By Jacob King

This is a real case of monkey see, monkey do – as a visitor to an animal sanctuary started mimicking an ape’s behaviour.

Jan Lorenzo Robles Adapon struck the perfect mirror pose of the small macaque as they both stared up into the sky and casually leaned back on a wall.


He then decided to tease the macaque by aping its movements and looking the other way while the cheeky primate desperately tried to search his hands and pockets for food.

Jan’s sister Andrea Robles Adapon, 26, captured the hilarious interaction between the ‘siblings’ on camera.

Student Jan, 16, and retail photographer and assistant manager Andrea were visiting the Sacred Monkey Forest in Ubud, Indonesia, with their family for their mum’s birthday.

Andrea from Manila in the Philippines said: “My brother was curious if the monkey would still take a photo with people even if they didn’t give it food.

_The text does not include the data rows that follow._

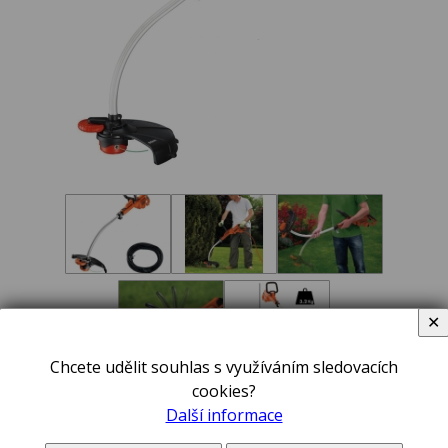
✕
Chcete udělit souhlas s využíváním sledovacích
1 990,00 Kč
cookies?
Další informace
včetně DPH 21 %
V ceně zboží jsou započteny poplatky na likvidaci elektroodpadu a autorské odměny,
pokud se na toto zboží vztahují.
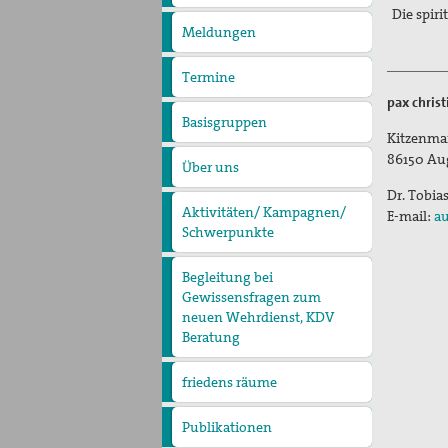
pax
Die spiri
christi
Meldungen
Termine
pax chris
Basisgruppen
Kitzenma
86150
Au
Über uns
Präambel
Kurzvorstellung
Vorstand
Geschäftsstelle
Kontakt
Dr. Tobia
Aktivitäten/ Kampagnen/
E-mail:
au
Schwerpunkte
Aktion Aufschrei
Den Staat Palästina
anerkennen!
Christlich-muslimischer
Begleitung bei
Dialog
Gewissensfragen zum
neuen Wehrdienst, KDV
Beratung
friedens räume
Leitungsteam
Ehrenamtliche
Pädagogisches Konzept
Publikationen
Blickpunkt
Erklärungen
Lobbyarbeit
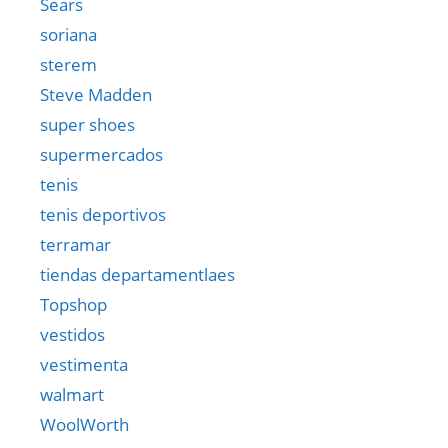
Sears
soriana
sterem
Steve Madden
super shoes
supermercados
tenis
tenis deportivos
terramar
tiendas departamentlaes
Topshop
vestidos
vestimenta
walmart
WoolWorth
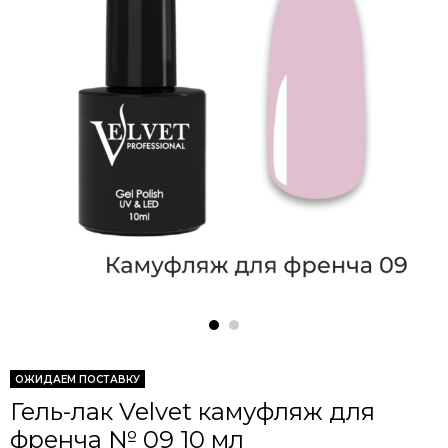
ОЖИДАЕМ ПОСТАВКУ
Гель-лак Velvet камуфляж для
френча № 09 10 мл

“He tried to trick the monkey that he had some food in his hand.

“He said he really did not mind that the monkey might get mad at him because he’s used to getting tackled in the sports he plays.


“Surprisingly the monkey took my brother’s hand trying to find the food.

“The next second they were both bothered by the noise of the monkeys in the trees above and looked straight up in exactly the same way.

“They were both curiously looking to see if something was happening.

“After that my brother thought it would be funny to start copying him and looked in the opposite direction as if they were brothers.

“All the while the monkey, which I think was a macaque, was also trying to find food in my brother’s pockets.

“Surprisingly he was friendly and not at all frightened by all the people walking past.


“I imagine it’s because they are well fed and taken care of by the management of the Sacred Monkey Forest.

“I was amazed by the photo because everything was in perfect timing – the friendly interaction with the monkey, the lighting, and the background.

“I immediately showed it to my family because it was all natural. They thought it was unique.”